Past CU instructor keeps history alive in novel ‘On Rough Seas’

Former Cornerstone English instructor Nancy Hull (1980-85) writes a page turner from the get go. The opening scene introduces protagonist Alec Curtis, a 14-year-old Brit. And it’s not just any opening scene. Alec clasps an overturned skiff, an agitated sea tugging his arms. The sea takes something from Alec that day—a taking that cements the teen’s resolve.

 

Weeks later, alarm of possible war changes life around Alec. It’s 1940, and a leader named Hitler is making troubling headlines. Poland falls to Germany. And soon Paris falls too.

 

At his parent’s boarding house, Alec meets young soldiers and watches as they prepare to fight. He wants to fight too and rues his age. What can he do? How can he ever pay back what was taken? When the young man cleans Lieutenant Courtright’s room, he discovers restricted information, information he soon knows how to use.

 

Locally, distraction and anxiety escalate. German planes fly low overhead, and the people of Dover understand why. The pilots are snapping pictures of future targets. Strangers arrive in the famous seaport. The man with the white hat. The thin girl with the unfamiliar accent. Both lead Alec to new discoveries.

 

Finally a chance to serve comes to the teen and he seizes it.

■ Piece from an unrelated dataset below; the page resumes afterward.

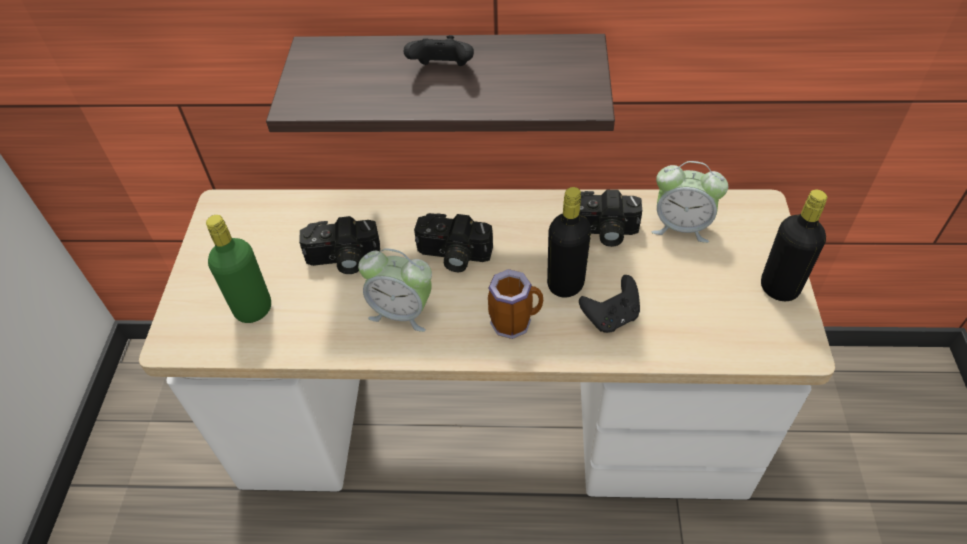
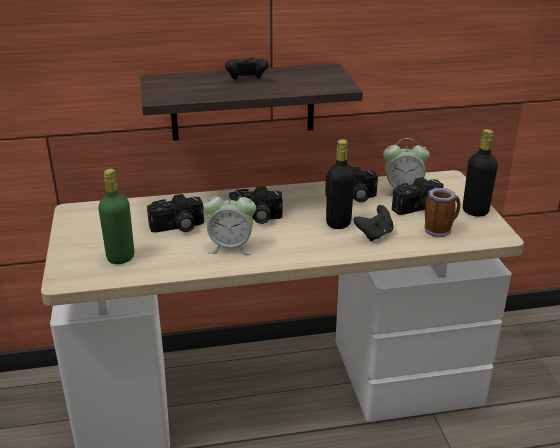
camera: 15 degrees left, 20 degrees down
(514, 321) = (311, 243): mug -> mug (439, 229)
(694, 271) = (419, 209): none -> camera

However, Alec doesn’t realize the cost he’ll have to pay.

 

Hull, now a writing professor at Calvin College, bases her debut young adult novel on a historical event. In May, 1940, to save 30,000 trapped British soldiers, Prime Minister Winston Churchill called all fishing vessels to cross the channel. The fisherman were to fish for  soldiers. Many news accounts, Hull says, left out an important part of the story: Britain prayed. Its worried inhabitants prayed during the crossing to Dunkirk, France, and some say those prayers altered the outcome of that day.

 

Clarion Books published this young adult novel, so Christian themes aren’t obvious. However, prayers and even a miracle or two happen in the pages of this historical novel.